Paweł Budziwojski przed startem ligi
Bardzo ciekawy artykuł przed startem ligi pojawił się w serwisie malbork.naszemiasto.pl - Radosława Konczyńskiego
Pomezania Malbork w pierwszym meczu rundy wiosennej IV ligi zagra na wyjeździe z GKS Kowale. Trener Paweł Budziwojski jest zadowolony z dwumiesięcznego, intensywnego okresu przygotowawczego, w którym drużyna rozegrała również siedem sparingów.
Jest dobrze, ale bez popadania w samozachwyt
W Pomezanii Malbork panują dobre nastroje przed inauguracją rundy wiosennej w IV lidze pomorskiej. Trener dobrze ocenia poziom „naładowania akumulatorów”, jak to kiedyś mawiało się na okres przygotowawczy.

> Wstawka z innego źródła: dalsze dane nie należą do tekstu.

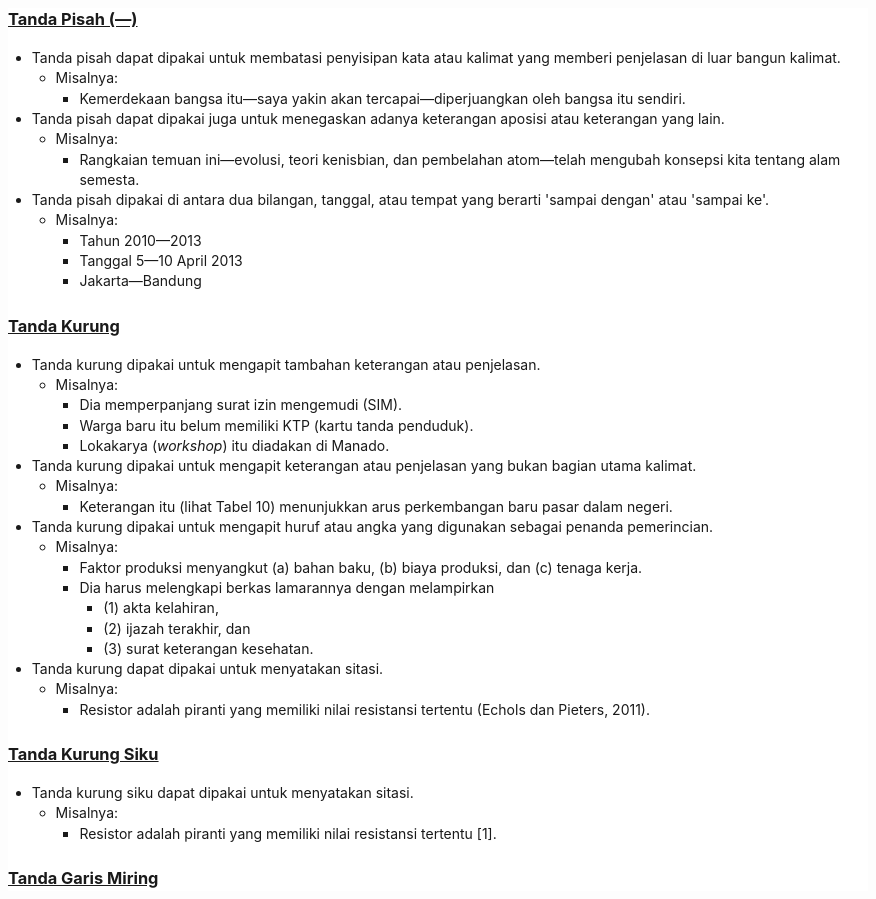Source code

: ### [Tanda Pisah (—)](https://puebi.readthedocs.io/en/latest/tanda-baca/tanda-pisah/)

- Tanda pisah dapat dipakai untuk membatasi penyisipan kata atau kalimat yang memberi penjelasan di luar bangun kalimat.
    - Misalnya:
        - Kemerdekaan bangsa itu—saya yakin akan tercapai—diperjuangkan oleh bangsa itu sendiri.
- Tanda pisah dapat dipakai juga untuk menegaskan adanya keterangan aposisi atau keterangan yang lain.
    - Misalnya:
        - Rangkaian temuan ini—evolusi, teori kenisbian, dan pembelahan atom—telah mengubah konsepsi kita tentang alam semesta.
- Tanda pisah dipakai di antara dua bilangan, tanggal, atau tempat yang berarti 'sampai dengan' atau 'sampai ke'.
    - Misalnya:
        - Tahun 2010—2013
        - Tanggal 5—10 April 2013
        - Jakarta—Bandung

### [Tanda Kurung](https://puebi.readthedocs.io/en/latest/tanda-baca/tanda-kurung/)

- Tanda kurung dipakai untuk mengapit tambahan keterangan atau penjelasan.
    - Misalnya:
        - Dia memperpanjang surat izin mengemudi (SIM).
        - Warga baru itu belum memiliki KTP (kartu tanda penduduk).
        - Lokakarya (*workshop*) itu diadakan di Manado.
- Tanda kurung dipakai untuk mengapit keterangan atau penjelasan yang bukan bagian utama kalimat.
    - Misalnya:
        - Keterangan itu (lihat Tabel 10) menunjukkan arus perkembangan baru pasar dalam negeri.
- Tanda kurung dipakai untuk mengapit huruf atau angka yang digunakan sebagai penanda pemerincian.
    - Misalnya:
        - Faktor produksi menyangkut (a) bahan baku, (b) biaya produksi, dan (c) tenaga kerja.
        - Dia harus melengkapi berkas lamarannya dengan melampirkan
            - (1) akta kelahiran,
            - (2) ijazah terakhir, dan
            - (3) surat keterangan kesehatan.
- Tanda kurung dapat dipakai untuk menyatakan sitasi.
    - Misalnya:
        - Resistor adalah piranti yang memiliki nilai resistansi tertentu (Echols dan Pieters, 2011).

### [Tanda Kurung Siku](https://puebi.readthedocs.io/en/latest/tanda-baca/tanda-kurung-siku/)

- Tanda kurung siku dapat dipakai untuk menyatakan sitasi.
    - Misalnya:
        - Resistor adalah piranti yang memiliki nilai resistansi tertentu [1].

### [Tanda Garis Miring](https://puebi.readthedocs.io/en/latest/tanda-baca/tanda-garis-miring/)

- Jestem zwolennikiem bardzo szybko rozpoczynanych przygotowań, dlatego trenowaliśmy już od początku stycznia. W polskich realiach zima jest najważniejsza. To czas ciężkiej pracy, żeby zwiększyć adaptację organizmu do wysiłku fizycznego poprzez przygotowanie motoryczne i fizyczne. Ale to również przygotowanie taktyczne i techniczne; nie wyobrażam sobie, żeby ten okres gdzieś zagubić. Dobrze przepracowaliśmy ten okres, frekwencja na treningach też była bardzo dobra, bo na poziomie 98-99 procent, miałem po 23 zawodników na zajęciach. Sparingi też wyszły solidnie, bo potrafiliśmy grać jak równy z równym z zespołami trzecioligowymi. Ostatni sparing z Polonią Lidzbark Warmiński pokazał, że mamy dużo atutów, ale nie popadam w samozachwyt, bo wiem, czego nam brakuje i co musimy poprawić – mówi Paweł Budziwojski, trener Pomezanii Malbork.

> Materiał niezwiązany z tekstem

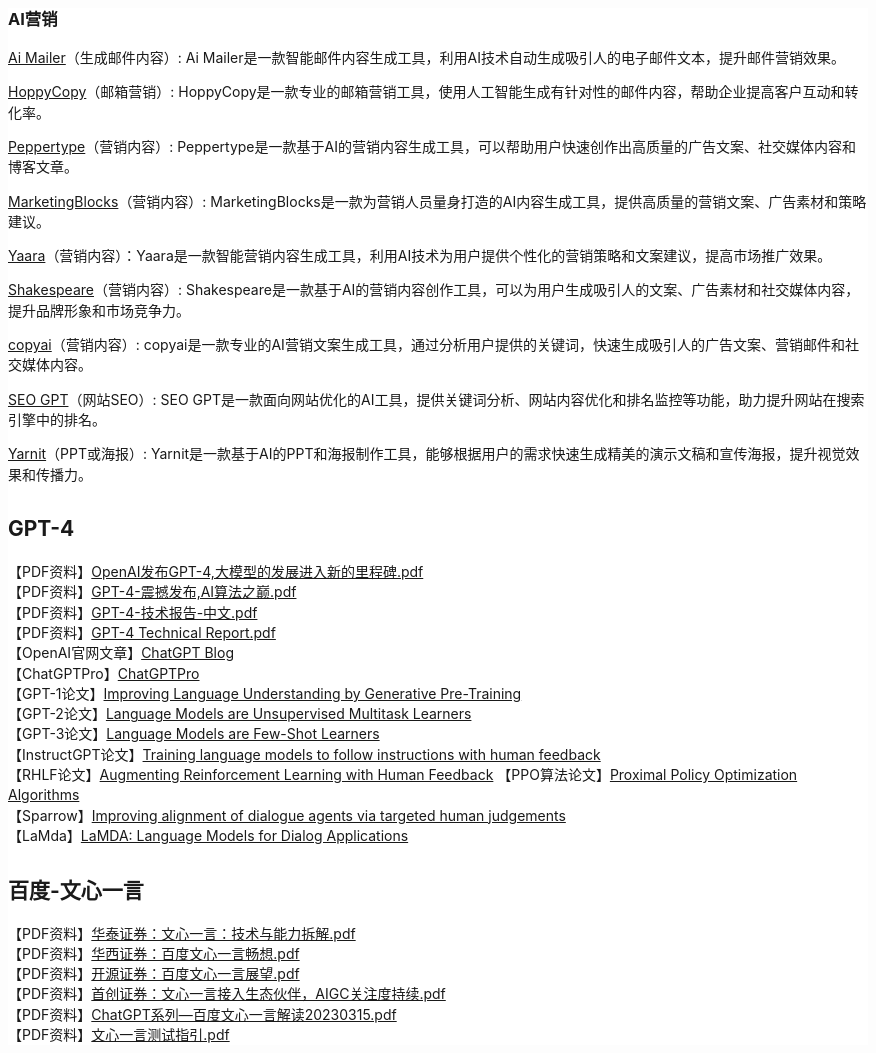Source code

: 
### AI营销

[Ai Mailer](https://ai-mailer.com/)（生成邮件内容）: Ai Mailer是一款智能邮件内容生成工具，利用AI技术自动生成吸引人的电子邮件文本，提升邮件营销效果。

[HoppyCopy](https://www.hoppycopy.co/)（邮箱营销）: HoppyCopy是一款专业的邮箱营销工具，使用人工智能生成有针对性的邮件内容，帮助企业提高客户互动和转化率。

[Peppertype](https://www.peppertype.ai/)（营销内容）: Peppertype是一款基于AI的营销内容生成工具，可以帮助用户快速创作出高质量的广告文案、社交媒体内容和博客文章。

[MarketingBlocks](https://hey.marketingblocks.ai/)（营销内容）: MarketingBlocks是一款为营销人员量身打造的AI内容生成工具，提供高质量的营销文案、广告素材和策略建议。

[Yaara](https://yaara.ai/)（营销内容）：Yaara是一款智能营销内容生成工具，利用AI技术为用户提供个性化的营销策略和文案建议，提高市场推广效果。

[Shakespeare](https://www.shakespeare.ai/)（营销内容）: Shakespeare是一款基于AI的营销内容创作工具，可以为用户生成吸引人的文案、广告素材和社交媒体内容，提升品牌形象和市场竞争力。

[copyai](https://www.copy.ai/)（营销内容）: copyai是一款专业的AI营销文案生成工具，通过分析用户提供的关键词，快速生成吸引人的广告文案、营销邮件和社交媒体内容。

[SEO GPT](https://seovendor.co/)（网站SEO）: SEO GPT是一款面向网站优化的AI工具，提供关键词分析、网站内容优化和排名监控等功能，助力提升网站在搜索引擎中的排名。

[Yarnit](https://www.yarnit.app/)（PPT或海报）: Yarnit是一款基于AI的PPT和海报制作工具，能够根据用户的需求快速生成精美的演示文稿和宣传海报，提升视觉效果和传播力。


## GPT-4

【PDF资料】[OpenAI发布GPT-4,大模型的发展进入新的里程碑.pdf](OpenAI-GPT4/OpenAI发布GPT-4，大模型的发展进入新的里程碑.pdf)  
【PDF资料】[GPT-4-震撼发布,AI算法之巅.pdf](OpenAI-GPT4/GPT-4震撼发布-AI算法之巅.pdf)  
【PDF资料】[GPT-4-技术报告-中文.pdf](OpenAI-GPT4/GPT-4技术报告.pdf)  
【PDF资料】[GPT-4 Technical Report.pdf](OpenAI-GPT4/gpt-4.pdf)  
【OpenAI官网文章】[ChatGPT Blog](https://openai.com/blog/chatgpt/)  
【ChatGPTPro】[ChatGPTPro](https://chatgpt.pro/)  
【GPT-1论文】[Improving Language Understanding by Generative Pre-Training](https://cdn.openai.com/research-covers/language-unsupervised/language_understanding_paper.pdf)  
【GPT-2论文】[Language Models are Unsupervised Multitask Learners](https://cdn.openai.com/better-language-models/language_models_are_unsupervised_multitask_learners.pdf)  
【GPT-3论文】[Language Models are Few-Shot Learners](https://arxiv.org/abs/2005.14165)  
【InstructGPT论文】[Training language models to follow instructions with human feedback](https://arxiv.org/OpenAI-ChatGPT/2203.02155.pdf)  
【RHLF论文】[Augmenting Reinforcement Learning with Human Feedback](https://www.cs.utexas.edu/~ai-lab/pubs/ICML_IL11-knox.pdf)
【PPO算法论文】[Proximal Policy Optimization Algorithms](https://arxiv.org/abs/1707.06347)  
【Sparrow】[Improving alignment of dialogue agents via targeted human judgements](https://arxiv.org/abs/2209.14375)  
【LaMda】[LaMDA: Language Models for Dialog Applications](https://arxiv.org/abs/2201.08239)


## 百度-文心一言

【PDF资料】[华泰证券：文心一言：技术与能力拆解.pdf](百度-文心一心/华泰证券：文心一言：技术与能力拆解.pdf)  
【PDF资料】[华西证券：百度文心一言畅想.pdf](百度-文心一心/华西证券：百度文心一言畅想.pdf)  
【PDF资料】[开源证券：百度文心一言展望.pdf](百度-文心一心/开源证券：百度文心一言展望.pdf)  
【PDF资料】[首创证券：文心一言接入生态伙伴，AIGC关注度持续.pdf](百度-文心一心/首创证券：文心一言接入生态伙伴，AIGC关注度持续.pdf)  
【PDF资料】[ChatGPT系列—百度文心一言解读20230315.pdf](百度-文心一心/ChatGPT系列—百度文心一言解读20230315.pdf)  
【PDF资料】[文心一言测试指引.pdf](百度-文心一心/文心一言测试指引.pdf)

Wyniki sparingów malborskiej drużyny:
- 1:1 z Bałtykiem Gdynia (III liga),
- 8:1 z Rodłem Kwidzyn (A-klasa),
- 4:1 z Lechią Gdańsk U19 (CLJ),
- 0:2 z Stolemem Gniewino (III liga),
- 2:0 z Suprą Kwidzyn (V liga),
- 3:1 z Cartusią Kartuzy (III liga),
- 4:1 z Polonią Lidzbark Warmiński (IV liga).
"My nie jesteśmy Manchesterem City". Trener chwali działaczy
Po sezonie przygotowawczym szkoleniowiec dziękuje działaczom Pomezanii.
- Mam komfort pracy. Działacze starają się dla zespołu, jak mogą. Cenię, że choć u nas jest skromnie, to działacze stają na głowie. Wiem, ile w dzisiejszych czasach trzeba zachodu, a my nie jesteśmy Manchesterem City czy nie mamy takiego budżetu, jak choćby nasz sąsiad zza miedzy. Z działaczami od półtora roku idziemy w tym samym kierunku, co tylko pokazuje, że nie zostałem zatrudniony jako treser czy poganiacz, tylko mam w klubie kompetencje, które pozwalają na wdrażanie swoich pomysłów – dodaje Paweł Budziwojski.